The Galup art project picked up the History Council of WA award at the state library on Tuesday.
Lake Monger was a traditional Noongar camping and meeting place known as Galup (Kaarlup) – a place of fires – and site of one of the first colonial massacres of Noongar people in 1830.
The Galup arts project included a live performance and virtual reality experience created by Noongar theatre-maker Ian Wilkes and Poppy van Oorde-Grainger with an oral history from Noongar elder Doolann-Leisha Eatts.
Ms Eatts’ daughter Aunty Glenda Kickett and grandson Samuel Yombich Pilot-Kickett were alongside Mr Wilkes and Ms Oorde-Grainger to accept the award on her behalf.
“Mum always dreamed that this story would be told and seeing it come to life was a very proud moment for us. She would be so proud of the team for this award,” Ms Kickett said.

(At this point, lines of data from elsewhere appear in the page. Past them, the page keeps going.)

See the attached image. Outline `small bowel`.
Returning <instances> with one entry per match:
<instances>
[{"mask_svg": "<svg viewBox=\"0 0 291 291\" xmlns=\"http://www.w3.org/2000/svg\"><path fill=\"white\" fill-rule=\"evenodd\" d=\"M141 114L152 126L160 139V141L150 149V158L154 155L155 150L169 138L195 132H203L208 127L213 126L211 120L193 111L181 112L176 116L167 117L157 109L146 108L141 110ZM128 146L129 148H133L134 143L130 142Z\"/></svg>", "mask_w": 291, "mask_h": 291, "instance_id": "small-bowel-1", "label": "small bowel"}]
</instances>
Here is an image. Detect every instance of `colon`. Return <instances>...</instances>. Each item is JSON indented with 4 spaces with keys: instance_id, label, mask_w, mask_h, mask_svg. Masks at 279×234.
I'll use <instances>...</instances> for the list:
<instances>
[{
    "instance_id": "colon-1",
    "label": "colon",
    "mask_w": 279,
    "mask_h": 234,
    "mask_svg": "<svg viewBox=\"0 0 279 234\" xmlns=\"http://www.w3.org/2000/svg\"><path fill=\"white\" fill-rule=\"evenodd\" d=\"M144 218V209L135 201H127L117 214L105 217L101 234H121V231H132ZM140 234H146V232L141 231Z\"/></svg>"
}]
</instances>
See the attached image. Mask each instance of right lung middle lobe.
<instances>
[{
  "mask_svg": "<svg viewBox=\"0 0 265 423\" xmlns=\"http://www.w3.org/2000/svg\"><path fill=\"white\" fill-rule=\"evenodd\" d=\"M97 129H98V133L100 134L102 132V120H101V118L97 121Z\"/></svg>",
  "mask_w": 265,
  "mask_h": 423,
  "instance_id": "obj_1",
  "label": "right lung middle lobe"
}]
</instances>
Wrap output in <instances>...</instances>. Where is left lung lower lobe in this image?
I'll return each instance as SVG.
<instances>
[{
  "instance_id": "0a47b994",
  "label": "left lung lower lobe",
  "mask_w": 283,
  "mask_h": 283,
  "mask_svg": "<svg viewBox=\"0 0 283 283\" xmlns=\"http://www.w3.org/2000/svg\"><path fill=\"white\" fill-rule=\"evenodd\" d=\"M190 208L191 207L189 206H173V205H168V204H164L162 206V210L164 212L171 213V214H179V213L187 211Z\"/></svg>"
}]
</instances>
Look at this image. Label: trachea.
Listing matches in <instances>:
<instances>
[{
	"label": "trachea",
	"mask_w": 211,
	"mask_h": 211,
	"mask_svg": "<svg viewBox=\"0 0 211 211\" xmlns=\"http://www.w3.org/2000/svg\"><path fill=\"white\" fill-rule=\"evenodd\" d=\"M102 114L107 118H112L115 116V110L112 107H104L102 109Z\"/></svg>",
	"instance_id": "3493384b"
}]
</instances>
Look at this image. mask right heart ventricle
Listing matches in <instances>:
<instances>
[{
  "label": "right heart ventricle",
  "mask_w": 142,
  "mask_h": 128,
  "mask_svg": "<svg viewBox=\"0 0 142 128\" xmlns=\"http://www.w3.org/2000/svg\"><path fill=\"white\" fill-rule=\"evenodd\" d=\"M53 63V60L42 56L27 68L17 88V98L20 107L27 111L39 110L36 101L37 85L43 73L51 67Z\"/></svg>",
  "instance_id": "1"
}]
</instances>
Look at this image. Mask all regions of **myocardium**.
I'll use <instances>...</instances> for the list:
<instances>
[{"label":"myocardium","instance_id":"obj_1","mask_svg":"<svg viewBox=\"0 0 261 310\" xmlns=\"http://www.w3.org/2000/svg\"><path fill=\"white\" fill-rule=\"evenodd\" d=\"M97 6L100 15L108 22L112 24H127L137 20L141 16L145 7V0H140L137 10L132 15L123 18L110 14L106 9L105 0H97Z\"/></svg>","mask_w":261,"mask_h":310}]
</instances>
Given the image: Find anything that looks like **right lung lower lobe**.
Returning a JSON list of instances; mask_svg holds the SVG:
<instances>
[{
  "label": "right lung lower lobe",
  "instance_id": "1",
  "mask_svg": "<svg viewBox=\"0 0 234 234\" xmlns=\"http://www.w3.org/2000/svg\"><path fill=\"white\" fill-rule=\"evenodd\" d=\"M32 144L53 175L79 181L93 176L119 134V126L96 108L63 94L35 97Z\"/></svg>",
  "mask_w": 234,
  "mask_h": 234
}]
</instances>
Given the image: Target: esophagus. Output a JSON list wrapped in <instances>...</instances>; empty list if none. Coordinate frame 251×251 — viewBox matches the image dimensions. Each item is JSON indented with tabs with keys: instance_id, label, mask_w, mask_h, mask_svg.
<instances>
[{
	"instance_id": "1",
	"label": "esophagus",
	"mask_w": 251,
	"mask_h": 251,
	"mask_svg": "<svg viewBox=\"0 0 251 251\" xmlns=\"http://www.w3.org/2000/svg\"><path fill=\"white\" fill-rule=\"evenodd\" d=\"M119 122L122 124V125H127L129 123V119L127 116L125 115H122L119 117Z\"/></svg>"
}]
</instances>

Mr Wilkes and Ms Oorde-Grainger said in a statement the Galup arts project was designed to increase awareness of Galup/Lake Monger’s history while bringing people together for connection and healing.
“We thank the history council for their recognition of the significance of this important story in the history of WA and the truth it tells about the impacts of settler colonisation which continue to this day,” they said.
The team is taking the virtual reality film into schools and libraries and advocating for a memorial at the lake to raise awareness of its history.